Схватил голову в руки да и пал ничком на диван, может быть, отчаянно плакал, заглушив рыданья подушкой, может быть, лежал без сознанья. Наконец зашевелился и сел, вытянув руку вперёд, точно перед ним вечный собеседник его, и глухо, но страстно сказал:
— Довольно, прошу, довольно мучить меня, как попавшую в клетку мышь, или душу на подвиг возвысь, или навсегда отпусти! Честно и свято готов я, как прежде, исполнить мой труд, ибо лишь честно и свято ту книгу возможно создать, которая обновит человека и с ним человечество вместе, возвещая пути и дороги к братской любви. Я трудился, превозмогая усталость, болезнь. Я трудился не ради себя самого. Я трудился не ради того, чтобы как-нибудь захватить побольше суетной славы и презренных, вечно гнусных копеек. Вот, погляди, уже сделано всё, что я только мог, на что достало мне моих сил. Довольно ли? Или в самом деле так скудно перо? Не затерялось ли где-нибудь новых путей к совершенству, которым всякое слово обращается в обжигающий пламень? Если новый путь где-нибудь затерялся, я готов! Дай высшее вдохновение мне — я свершу то, что нынче не находится сил сотворить! Если недостоин я высшего вдохновения, что ж, я уйду, я приготовил себя и на это. Разве моей просьбы сердечной невозможно понять? Разве невыполнимо исполнить моленье моё? Разве надежды не остаётся даже на это? Изъяви же мне волю Твою!
Он согласился:
— Можешь уйти, если хочешь, я отпускаю тебя, однако не шутят такими вещами, не шутят, гляди! Уверен ли ты, что не совершаешь новой, уже непоправимой ошибки? Ибо жизнь тебе дана Богом, а Бог запретил прерывать её собственной волей, и по этой причине своевольно покусившихся на себя не погребают в церковной ограде, в освящённой земле. Помни об этом и заново взвесь.
Он слушал, и говорил, и кивал головой. Глаза его так проваливались, что не были видны. Лицо в последних слабых отблесках вечера почти слилось с потемневшей обивкой дивана. Он с хрипением выдавил из себя:
— Хорошо, я взвешу, я проверю себя, однако в последний уж раз.
Он согласился:
— Взвесь и проверь в последний уж раз, ибо в самом деле ты можешь уйти.
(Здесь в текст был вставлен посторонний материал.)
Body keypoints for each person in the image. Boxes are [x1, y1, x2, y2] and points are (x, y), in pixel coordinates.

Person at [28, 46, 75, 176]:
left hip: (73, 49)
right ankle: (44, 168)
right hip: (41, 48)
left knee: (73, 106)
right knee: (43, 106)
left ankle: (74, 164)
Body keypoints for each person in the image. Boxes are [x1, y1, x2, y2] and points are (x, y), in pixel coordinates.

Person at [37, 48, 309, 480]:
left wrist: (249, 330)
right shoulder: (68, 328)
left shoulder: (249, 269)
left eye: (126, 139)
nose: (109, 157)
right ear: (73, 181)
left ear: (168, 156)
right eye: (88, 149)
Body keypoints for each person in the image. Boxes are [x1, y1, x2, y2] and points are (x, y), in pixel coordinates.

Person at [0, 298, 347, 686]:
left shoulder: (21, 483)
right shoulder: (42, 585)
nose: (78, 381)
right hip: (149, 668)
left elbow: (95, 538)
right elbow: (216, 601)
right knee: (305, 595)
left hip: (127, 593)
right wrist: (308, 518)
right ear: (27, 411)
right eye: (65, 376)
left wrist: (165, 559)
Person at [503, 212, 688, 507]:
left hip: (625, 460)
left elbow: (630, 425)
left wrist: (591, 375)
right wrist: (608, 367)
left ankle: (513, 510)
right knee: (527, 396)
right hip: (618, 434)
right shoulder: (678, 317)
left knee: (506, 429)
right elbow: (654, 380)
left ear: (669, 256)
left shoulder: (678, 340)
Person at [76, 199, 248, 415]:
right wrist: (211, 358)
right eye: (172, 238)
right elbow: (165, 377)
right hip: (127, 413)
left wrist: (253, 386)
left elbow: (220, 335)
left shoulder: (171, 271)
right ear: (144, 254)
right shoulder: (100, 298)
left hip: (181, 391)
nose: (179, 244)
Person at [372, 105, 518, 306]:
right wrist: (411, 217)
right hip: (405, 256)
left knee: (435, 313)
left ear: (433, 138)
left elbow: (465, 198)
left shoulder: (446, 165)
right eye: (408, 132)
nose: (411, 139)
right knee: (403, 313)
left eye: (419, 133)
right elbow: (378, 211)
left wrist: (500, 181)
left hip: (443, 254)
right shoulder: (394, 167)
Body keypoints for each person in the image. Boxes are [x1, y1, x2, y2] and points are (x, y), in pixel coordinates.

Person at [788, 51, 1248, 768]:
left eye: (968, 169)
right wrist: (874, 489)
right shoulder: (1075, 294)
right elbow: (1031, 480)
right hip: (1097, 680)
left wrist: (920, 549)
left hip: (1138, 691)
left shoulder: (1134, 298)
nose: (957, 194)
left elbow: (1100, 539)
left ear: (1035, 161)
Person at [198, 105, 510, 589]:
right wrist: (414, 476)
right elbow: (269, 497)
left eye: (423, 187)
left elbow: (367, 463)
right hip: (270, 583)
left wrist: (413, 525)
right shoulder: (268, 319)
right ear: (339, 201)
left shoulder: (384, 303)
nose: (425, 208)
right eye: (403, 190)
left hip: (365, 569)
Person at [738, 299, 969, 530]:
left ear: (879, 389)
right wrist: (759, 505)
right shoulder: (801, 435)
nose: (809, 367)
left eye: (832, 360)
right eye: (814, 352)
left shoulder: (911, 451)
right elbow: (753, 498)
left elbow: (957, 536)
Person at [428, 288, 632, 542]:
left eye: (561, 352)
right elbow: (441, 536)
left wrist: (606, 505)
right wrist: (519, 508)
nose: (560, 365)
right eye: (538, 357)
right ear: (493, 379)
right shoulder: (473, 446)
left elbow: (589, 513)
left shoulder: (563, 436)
Он мелко и часто закивал головой:
— На всё милость и воля Его.
И вновь закружились возбуждённые мысли, и вновь он оглядывался пристально на пройденный путь. Все последние годы он трудился в смятении. За каждым написанным словом ему чудился отвратительный смех. Каждый созданный образ грозил поруганьем творцу. Страх неудачи овладевал после каждой строки. Обречённым на непониманье, на извращенье здравого смысла виделся каждый вымученный с болью абзац. Творенью грозил бесчестный, унизительный приговор, который предвиделся в бранных вскриках Матвея:
— У тебя губернатор, каких не бывало нигде!
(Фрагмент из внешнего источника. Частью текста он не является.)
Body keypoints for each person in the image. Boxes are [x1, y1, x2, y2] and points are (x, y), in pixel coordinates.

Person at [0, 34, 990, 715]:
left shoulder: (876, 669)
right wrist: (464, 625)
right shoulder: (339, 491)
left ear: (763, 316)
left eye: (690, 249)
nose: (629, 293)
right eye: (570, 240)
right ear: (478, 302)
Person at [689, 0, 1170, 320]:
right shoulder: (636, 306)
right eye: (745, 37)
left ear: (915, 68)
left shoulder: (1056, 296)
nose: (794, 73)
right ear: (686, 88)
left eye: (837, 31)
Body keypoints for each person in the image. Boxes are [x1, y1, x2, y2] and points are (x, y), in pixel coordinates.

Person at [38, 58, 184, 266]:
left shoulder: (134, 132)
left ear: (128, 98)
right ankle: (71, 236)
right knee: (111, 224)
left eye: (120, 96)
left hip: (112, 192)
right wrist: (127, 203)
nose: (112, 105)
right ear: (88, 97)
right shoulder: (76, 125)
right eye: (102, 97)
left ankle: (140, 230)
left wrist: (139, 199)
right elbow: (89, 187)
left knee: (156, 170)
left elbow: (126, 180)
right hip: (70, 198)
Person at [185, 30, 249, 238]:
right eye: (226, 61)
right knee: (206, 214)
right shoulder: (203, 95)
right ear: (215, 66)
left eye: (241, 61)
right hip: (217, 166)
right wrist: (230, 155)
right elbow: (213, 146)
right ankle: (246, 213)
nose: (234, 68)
Он мог бы возразить, что подобного губернатора видел воочию в хозяине дома графе Толстом, что на безвестного помещика из родимых краёв и на известного всем Бенардаки походил Костанжогло, для Муразова он много взял от Столыпина [81], а черты Уленьки прозрел во Вьельгорской [82], в жене Данилевского [83] да ещё кое в ком. Да что ж из того? Не прямым фотографическим сходством с действительной жизнью впечатляет искусство, оно впечатляет только тогда, когда духом творящим всё сущее возвышается до перла создания. Стало быть, у него на каждом шагу мертвечина, когда возможно сомненье, что таких губернаторов, таких откупщиков, таких пастырей не бывало и не бывает на свете. Низкий поклон Матвею, своей грубой бранью пораскрыл пошире глаза. Мертвечина сочилась из каждого образа, пусть только слабой струёй.